# Board cut strength



## bandman (Apr 10, 2013)

I am inexperienced. I made a ss from 3/4 inch oak board, but I fear one of the forks can crack and split off from the force of the pull on the bands which are attached ott. Is my fear real? Do I have to laminate to shore up the strength? Thanks for any help.


----------



## ash (Apr 23, 2013)

It's unlikely to pull off under band load unless already cracked. Oak is pretty strong. If you hit the forks with a shot, take care to thoroughly inspect the forks for damage and particularly cracks before using it again.


----------



## Imperial (Feb 9, 2011)

some things to look for, grain runs vertical on slingshot from fork tips to the bottom of handle. are your bands too strong for your slingshot ? you can always pin the forks with a rod of brass or steel, or like ive done before- a nail . i believe TEX SHOOTER has a video somewhere about the grain direction, i just couldnt find it. the other thing you can do is lay the tips over the edge of a table and hang weights off the tips, i think 40 pounds is the accepted passing test, since most slingshot pull is around 20(?) . or put it in a vise and try to break the tips by pushing and pulling on them with your greenish hulk strength.


----------



## bullseyeben! (Apr 24, 2011)

I normaly go for 20 to 25mm board thicknes for a little piece of mind.. wood can be hard but can also be brittle.. the apart from the janka hardness rating, the timbers rupture strength ect should be considered.. this link may help..
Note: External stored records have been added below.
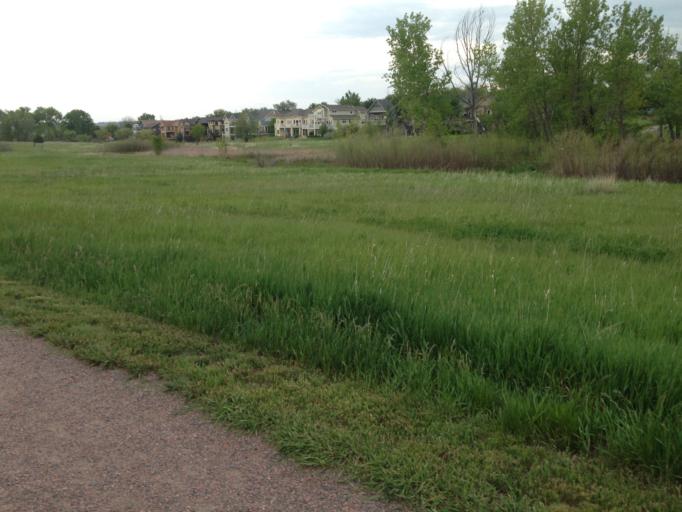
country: US
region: Colorado
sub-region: Boulder County
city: Lafayette
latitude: 40.0036
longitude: -105.0890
http://www.wood-database.com/


----------



## ruthiexxxx (Sep 15, 2012)

Inch thick seasoned English oak. One fork hit !!


----------



## Rayshot (Feb 1, 2010)

I have had a blood from the face draining experience. Thankfully the blood drained not from a wound but from a scare.

One instance was after a fork hit. I took some more shots with it, and next thing you know I have a slingshot sitting in my hand not in one piece *but two*. I was ready for the next shot. I have no idea how it let go in my hand and not at full draw.
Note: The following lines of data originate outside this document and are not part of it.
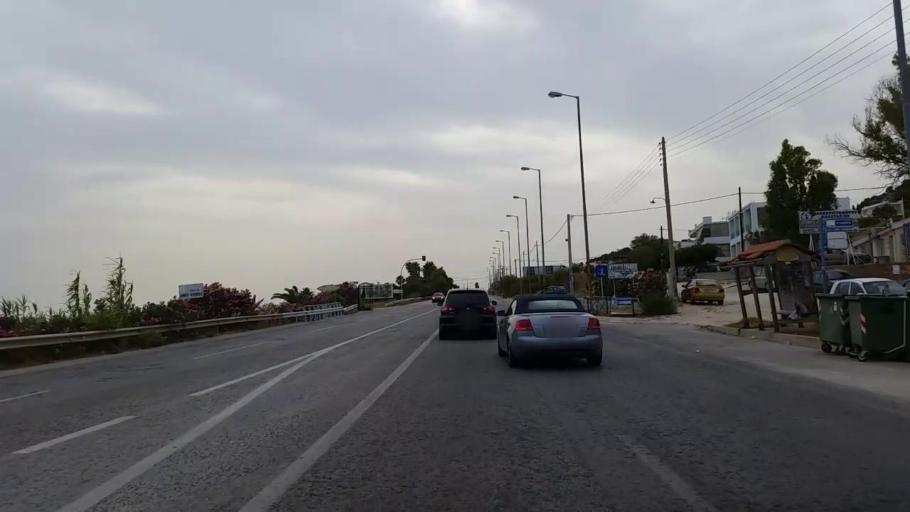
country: GR
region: Attica
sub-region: Nomarchia Anatolikis Attikis
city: Agios Dimitrios Kropias
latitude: 37.8027
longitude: 23.8656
Also I have had a catty fracture from dropping it on the floor. Prior to that it felt solid as a rock. Board cut cattys can develop fractures. Too you can put a rod of some sort down through the fork that extends into the handle.

I know some woods are better for board cuts. And the shape can make a difference.

I like to make cattys that look like board cuts but are from naturals that have been reduced to a board thickness.


----------



## bandman (Apr 10, 2013)

Thanks a lot for all the help and suggestions from everyone. I will be beefing up the ss. Seems better, no matter the inconvenience, to be safe than sorry.


----------